The twentieth-century American theoretical physicist John Archibald Wheeler said it best, summing up Einstein’s concept as, “Matter tells space how to curve; space tells matter how to move.”

My take : Absolute Must Read for a fun-filled dive into the world of the cosmos without any equations. 

Some other good books that I read :

1. Storm in a Teacup: The Physics of Everyday Life by Helen Czerski

My take : Read if you are interested to know about physics in every day life.

2. The CS Detective by Jeremy Kubica

My take : Read if interested in learning about algorithms explained using a story. I read it more from curiosity to see how algorithms were used in a narrative.

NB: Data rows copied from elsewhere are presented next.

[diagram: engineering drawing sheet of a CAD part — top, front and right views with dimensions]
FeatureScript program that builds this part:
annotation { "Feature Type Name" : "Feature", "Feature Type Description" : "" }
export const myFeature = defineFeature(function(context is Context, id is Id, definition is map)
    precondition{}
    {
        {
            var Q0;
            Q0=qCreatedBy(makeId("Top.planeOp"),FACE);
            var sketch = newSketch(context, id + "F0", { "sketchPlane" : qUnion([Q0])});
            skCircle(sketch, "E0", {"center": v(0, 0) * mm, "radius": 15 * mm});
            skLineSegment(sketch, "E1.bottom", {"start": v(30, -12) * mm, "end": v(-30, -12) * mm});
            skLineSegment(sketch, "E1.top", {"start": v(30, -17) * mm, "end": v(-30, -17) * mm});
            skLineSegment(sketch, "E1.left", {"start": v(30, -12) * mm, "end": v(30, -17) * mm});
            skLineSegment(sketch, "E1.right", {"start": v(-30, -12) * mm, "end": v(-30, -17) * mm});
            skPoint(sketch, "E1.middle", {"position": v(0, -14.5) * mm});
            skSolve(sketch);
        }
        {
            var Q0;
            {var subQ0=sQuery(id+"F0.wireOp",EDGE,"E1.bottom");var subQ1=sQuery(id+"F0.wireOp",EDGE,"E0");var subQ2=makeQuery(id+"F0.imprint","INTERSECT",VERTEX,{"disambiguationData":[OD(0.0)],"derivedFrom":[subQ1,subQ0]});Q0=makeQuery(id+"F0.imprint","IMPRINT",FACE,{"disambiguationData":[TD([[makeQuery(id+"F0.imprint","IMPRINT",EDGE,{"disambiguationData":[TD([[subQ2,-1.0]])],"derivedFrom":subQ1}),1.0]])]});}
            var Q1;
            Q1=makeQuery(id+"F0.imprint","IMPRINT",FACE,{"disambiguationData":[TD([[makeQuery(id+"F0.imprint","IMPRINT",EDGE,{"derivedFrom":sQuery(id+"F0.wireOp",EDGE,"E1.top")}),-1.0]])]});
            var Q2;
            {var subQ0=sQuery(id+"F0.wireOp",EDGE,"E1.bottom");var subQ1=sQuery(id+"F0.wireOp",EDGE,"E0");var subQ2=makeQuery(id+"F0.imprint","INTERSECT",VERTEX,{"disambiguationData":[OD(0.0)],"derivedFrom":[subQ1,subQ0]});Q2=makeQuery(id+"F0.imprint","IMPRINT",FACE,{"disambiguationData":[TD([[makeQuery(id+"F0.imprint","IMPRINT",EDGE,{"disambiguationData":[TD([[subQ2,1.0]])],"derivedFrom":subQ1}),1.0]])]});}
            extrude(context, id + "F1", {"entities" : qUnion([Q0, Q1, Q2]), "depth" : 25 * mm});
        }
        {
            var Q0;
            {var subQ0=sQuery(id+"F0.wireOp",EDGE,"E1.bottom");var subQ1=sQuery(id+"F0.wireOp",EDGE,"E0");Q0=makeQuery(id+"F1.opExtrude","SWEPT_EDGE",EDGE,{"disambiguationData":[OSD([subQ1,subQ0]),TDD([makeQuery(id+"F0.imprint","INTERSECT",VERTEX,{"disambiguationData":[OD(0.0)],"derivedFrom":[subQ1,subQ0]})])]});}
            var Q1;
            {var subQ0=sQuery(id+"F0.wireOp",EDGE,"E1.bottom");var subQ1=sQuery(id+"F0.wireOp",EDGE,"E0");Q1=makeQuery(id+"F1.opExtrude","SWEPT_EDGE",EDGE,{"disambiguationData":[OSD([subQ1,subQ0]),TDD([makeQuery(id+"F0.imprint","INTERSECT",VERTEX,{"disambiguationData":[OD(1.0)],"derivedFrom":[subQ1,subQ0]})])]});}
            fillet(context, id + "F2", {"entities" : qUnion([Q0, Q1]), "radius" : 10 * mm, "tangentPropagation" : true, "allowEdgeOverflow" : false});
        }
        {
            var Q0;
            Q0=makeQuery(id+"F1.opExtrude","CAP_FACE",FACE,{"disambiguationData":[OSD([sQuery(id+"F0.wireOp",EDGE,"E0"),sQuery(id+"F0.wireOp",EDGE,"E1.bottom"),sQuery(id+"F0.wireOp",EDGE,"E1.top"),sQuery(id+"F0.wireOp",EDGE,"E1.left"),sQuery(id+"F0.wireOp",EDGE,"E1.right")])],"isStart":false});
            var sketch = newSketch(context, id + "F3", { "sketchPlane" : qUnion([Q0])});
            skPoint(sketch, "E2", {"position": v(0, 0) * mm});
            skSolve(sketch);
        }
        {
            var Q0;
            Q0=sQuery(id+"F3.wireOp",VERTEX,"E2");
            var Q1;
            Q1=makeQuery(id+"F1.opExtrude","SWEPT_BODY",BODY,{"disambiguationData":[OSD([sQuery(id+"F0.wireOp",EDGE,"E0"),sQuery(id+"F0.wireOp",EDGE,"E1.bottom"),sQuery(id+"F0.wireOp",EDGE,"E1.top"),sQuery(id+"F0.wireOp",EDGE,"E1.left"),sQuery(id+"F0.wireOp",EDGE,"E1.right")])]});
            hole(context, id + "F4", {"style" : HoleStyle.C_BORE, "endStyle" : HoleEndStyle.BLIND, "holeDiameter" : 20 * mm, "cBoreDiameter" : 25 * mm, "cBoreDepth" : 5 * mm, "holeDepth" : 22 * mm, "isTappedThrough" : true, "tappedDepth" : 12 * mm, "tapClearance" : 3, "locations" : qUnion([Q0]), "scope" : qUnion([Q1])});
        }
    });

3. Better Than Before: Mastering the Habits of Our Everyday Lives by Gretchen Rubin

My take : Read if you want self help for starting and keeping habits.

4. How to Talk So Kids Will Listen & Listen So Kids Will Talk by Adele Faber & Elaine Mazlish

My take : The title says it all. Read if you want to get hints on where one goes wrong while talking to children. This book has convenient comic-strip-type-panels which shows common ways a parent may behave vs the better way to talk/behave in a situation. Very very helpful.

5. NurtureShock: New Thinking About Children by Po Bronson & Ashley Merryman

Explanatory book which combines understanding the psychology of children along with the physiological changes. The true cost of sleep deprivation is mentioned in detail.

My take : Read if as a parent you would like to understand what makes your child behave the way he/she does and how you can be supportive.

6. The Theory That Would Not Die: How Bayes' Rule Cracked the Enigma Code, Hunted Down Russian Submarines, and Emerged Triumphant from Two Centuries of Controversy by Sharon Bertsch McGrayne

My take: Read if you want to know the tumultuous history behind Bayes Rule.